§ Verständnis prüfen
**A)** Welchen zwei Punkten des Abkommens zwischen SVP und PD widerspricht das Vorgehen der Zentralregierung laut dem Text über die Südtiroler Handelsordnung?
**B)** Übernehmen Sie wortgetreu den Abschnitt des Textes über die Südtiroler Handelsordnung, der mit „Die Südtiroler Wirtschaftszeitung“ beginnt und mit „ist äußerst hoch.“ endet.
**C)** Erläutern Sie anhand des Textes über die Südtiroler Handelsordnung, weshalb die Gemeinden nach Einschätzung der SWZ wahrscheinlich keine Gegenmaßnahmen mehr ergreifen würden.

§ Quelltext
---*---
Obschon Pierluigi Bersani nicht Ministerpräsident wurde, versicherte die SVP, dass der PD das gemeinsame Wahlabkommen einhalten würde, auch unter Enrico Letta. Die Sammelpartei, die Unabhängigkeitsbefürwortern gerne mangelnden Realitätssinn vorwirft, wurde jetzt aber einmal mehr auf den Boden der Tatsachen zurückgeholt — denn wie schon das Mailänder Abkommen zwischen Staat und Land, der Bondi-Brief und das Fitto-Abkommen, scheint auch die Einigung aus dem Wahlkampf nicht das Papier wert zu sein, auf dem sie niedergeschrieben wurde.
Die Südtiroler Wirtschaftszeitung (SWZ) berichtet nämlich in ihrer aktuellen Ausgabe, dass die Regierung Letta eine wesentliche Bestimmung der Raum- und Handelsordnung, mittels derer der Detailhandel in Gewerbegebieten eingeschränkt und den Vorgaben der Gemeinden untergeordnet wird, vor dem Verfassungsgericht angefochten hat. Der Wegfall dieser Norm hätte zur Folge, dass kein direkter raumordnerischer, verkehrsplanerischer oder gewerbeordnerischer Einfluss mehr auf die Handelstätigkeit genommen werden könnte. Und die Wahrscheinlichkeit, dass die Richter den Passus kippen, ist äußerst hoch.
Schon deshalb erwartet die SWZ, dass bereits die Anfechtung den Wildwuchs in Südtiroler Gewerbegebieten anfachen und findige Unternehmer zum Vorpreschen animieren könnte. Wegen zu befürchtender Schadensersatzforderungen würden Gemeinden wahrscheinlich ohnehin keine Gegenmaßnahmen mehr ergreifen. Selbst wenn die Regierung noch dazu animiert werden könnte, die Anfechtung vor einem etwaigen Urteilsspruch zurückzuziehen, wäre es dann schon zu spät.
Das Vorgehen der Zentralregierung unterscheidet sich kaum von dem, woran uns Lettas Vorgänger Mario Monti gewöhnt hatte. Dem Abkommen zwischen SVP und PD widerspricht es aber gleich in zwei wesentlichen Punkten: Punkt 4 sähe unter anderem die »Wiederherstellung der primären Zuständigkeiten in den Bereichen Umwelt [und] Urbanistik« vor, während Punkt 6 die Anerkennung der Südtiroler Handelsordnung von 2012 (und ihre Absicherung in Form einer Durchführungsbestimmung) verspricht.
Stattdessen wird einmal mehr mit Füßen getreten, was unsere demokratisch gewählten Vertreter im Südtiroler Landtag beschlossen haben.
---*---
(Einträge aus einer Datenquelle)
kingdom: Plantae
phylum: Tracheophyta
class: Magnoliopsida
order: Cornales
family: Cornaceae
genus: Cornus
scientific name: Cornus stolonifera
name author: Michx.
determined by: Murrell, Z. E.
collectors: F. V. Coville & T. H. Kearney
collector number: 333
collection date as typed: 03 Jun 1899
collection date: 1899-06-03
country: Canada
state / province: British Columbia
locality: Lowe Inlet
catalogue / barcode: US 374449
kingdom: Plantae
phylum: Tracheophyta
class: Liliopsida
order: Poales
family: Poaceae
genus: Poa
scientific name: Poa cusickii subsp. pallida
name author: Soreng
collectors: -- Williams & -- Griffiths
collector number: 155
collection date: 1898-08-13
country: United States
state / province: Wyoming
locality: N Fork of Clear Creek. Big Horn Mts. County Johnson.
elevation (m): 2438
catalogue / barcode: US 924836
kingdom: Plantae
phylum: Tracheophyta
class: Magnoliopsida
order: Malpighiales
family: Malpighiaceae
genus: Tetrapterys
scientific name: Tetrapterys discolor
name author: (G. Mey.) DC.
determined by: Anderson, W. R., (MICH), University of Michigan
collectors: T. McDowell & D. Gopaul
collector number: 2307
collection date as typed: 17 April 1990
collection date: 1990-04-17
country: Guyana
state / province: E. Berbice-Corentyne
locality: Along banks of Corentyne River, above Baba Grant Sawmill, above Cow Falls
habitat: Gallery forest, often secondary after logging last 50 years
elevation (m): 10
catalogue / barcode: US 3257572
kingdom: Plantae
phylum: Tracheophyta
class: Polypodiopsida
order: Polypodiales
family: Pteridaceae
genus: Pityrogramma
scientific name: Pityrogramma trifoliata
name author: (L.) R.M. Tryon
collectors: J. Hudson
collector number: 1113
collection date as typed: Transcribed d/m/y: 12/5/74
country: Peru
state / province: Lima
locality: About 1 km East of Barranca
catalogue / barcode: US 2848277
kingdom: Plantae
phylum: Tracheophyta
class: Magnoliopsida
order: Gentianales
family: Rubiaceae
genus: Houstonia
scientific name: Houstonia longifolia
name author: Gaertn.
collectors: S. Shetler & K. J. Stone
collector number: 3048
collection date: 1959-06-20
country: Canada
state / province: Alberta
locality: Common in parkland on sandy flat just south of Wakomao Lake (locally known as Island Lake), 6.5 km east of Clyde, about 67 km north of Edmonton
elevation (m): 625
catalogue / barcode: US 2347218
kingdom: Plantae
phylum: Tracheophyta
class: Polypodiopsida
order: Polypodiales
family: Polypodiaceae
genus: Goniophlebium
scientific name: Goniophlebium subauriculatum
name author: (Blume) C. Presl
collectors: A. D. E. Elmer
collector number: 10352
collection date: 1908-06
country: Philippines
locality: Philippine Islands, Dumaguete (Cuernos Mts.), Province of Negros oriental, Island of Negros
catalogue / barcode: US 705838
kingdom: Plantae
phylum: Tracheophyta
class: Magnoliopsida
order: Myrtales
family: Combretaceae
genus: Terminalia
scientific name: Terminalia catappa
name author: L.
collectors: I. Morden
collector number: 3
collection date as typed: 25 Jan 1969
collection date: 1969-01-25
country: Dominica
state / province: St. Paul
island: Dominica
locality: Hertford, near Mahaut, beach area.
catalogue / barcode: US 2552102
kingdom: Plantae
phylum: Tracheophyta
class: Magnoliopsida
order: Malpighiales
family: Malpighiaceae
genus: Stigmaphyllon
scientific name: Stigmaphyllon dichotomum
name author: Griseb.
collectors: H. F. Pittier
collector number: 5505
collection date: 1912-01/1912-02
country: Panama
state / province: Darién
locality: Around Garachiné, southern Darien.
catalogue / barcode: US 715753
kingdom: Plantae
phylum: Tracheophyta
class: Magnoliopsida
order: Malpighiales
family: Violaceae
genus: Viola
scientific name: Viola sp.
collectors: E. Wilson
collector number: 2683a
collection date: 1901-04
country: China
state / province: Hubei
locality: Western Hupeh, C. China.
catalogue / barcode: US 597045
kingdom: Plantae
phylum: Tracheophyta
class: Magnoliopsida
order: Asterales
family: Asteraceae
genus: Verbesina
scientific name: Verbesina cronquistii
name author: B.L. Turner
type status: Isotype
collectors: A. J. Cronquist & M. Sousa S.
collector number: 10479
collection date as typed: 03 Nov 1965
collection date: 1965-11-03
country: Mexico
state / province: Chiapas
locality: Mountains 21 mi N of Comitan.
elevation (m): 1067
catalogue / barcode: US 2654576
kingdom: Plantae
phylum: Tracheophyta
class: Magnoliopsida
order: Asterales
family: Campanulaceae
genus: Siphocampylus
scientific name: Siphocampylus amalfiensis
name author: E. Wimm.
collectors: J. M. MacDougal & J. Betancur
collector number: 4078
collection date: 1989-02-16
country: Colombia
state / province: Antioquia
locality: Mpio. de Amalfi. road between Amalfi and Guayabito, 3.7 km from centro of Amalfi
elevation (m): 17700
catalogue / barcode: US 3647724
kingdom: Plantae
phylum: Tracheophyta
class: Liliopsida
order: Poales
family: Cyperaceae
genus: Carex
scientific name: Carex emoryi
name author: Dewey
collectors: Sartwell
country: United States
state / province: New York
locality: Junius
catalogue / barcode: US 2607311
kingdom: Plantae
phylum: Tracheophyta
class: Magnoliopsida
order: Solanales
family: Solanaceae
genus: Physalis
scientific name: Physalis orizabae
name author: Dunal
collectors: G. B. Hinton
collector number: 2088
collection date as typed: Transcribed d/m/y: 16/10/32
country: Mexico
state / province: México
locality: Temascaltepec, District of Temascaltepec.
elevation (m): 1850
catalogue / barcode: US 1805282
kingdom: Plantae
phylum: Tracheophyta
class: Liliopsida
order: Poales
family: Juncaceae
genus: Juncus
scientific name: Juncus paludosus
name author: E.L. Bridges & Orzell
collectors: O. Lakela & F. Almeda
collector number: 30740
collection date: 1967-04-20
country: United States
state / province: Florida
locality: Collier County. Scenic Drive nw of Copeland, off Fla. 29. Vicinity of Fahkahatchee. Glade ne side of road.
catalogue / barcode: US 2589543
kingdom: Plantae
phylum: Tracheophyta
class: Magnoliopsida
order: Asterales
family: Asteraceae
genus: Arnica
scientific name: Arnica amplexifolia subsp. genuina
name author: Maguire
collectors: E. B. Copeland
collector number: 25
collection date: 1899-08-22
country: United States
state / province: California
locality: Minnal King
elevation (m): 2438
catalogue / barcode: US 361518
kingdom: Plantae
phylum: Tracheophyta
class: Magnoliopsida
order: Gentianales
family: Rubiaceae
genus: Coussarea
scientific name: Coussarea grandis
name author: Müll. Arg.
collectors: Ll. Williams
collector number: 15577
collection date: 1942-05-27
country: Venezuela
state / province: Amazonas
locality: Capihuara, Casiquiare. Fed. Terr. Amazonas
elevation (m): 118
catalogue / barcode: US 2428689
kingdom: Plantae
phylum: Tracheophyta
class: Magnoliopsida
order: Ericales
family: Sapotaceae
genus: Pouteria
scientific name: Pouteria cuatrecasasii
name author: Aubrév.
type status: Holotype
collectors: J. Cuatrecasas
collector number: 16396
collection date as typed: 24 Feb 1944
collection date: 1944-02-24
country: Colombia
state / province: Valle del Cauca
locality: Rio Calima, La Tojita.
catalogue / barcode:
---*---
§ Lösungen
**A)** Punkt 4 und Punkt 6.

**B)**
Die Südtiroler Wirtschaftszeitung (SWZ) berichtet nämlich in ihrer aktuellen Ausgabe, dass die Regierung Letta eine wesentliche Bestimmung der Raum- und Handelsordnung, mittels derer der Detailhandel in Gewerbegebieten eingeschränkt und den Vorgaben der Gemeinden untergeordnet wird, vor dem Verfassungsgericht angefochten hat. Der Wegfall dieser Norm hätte zur Folge, dass kein direkter raumordnerischer, verkehrsplanerischer oder gewerbeordnerischer Einfluss mehr auf die Handelstätigkeit genommen werden könnte. Und die Wahrscheinlichkeit, dass die Richter den Passus kippen, ist äußerst hoch.

**C)** Die Gemeinden würden wegen zu befürchtender Schadensersatzforderungen wahrscheinlich ohnehin keine Gegenmaßnahmen mehr ergreifen.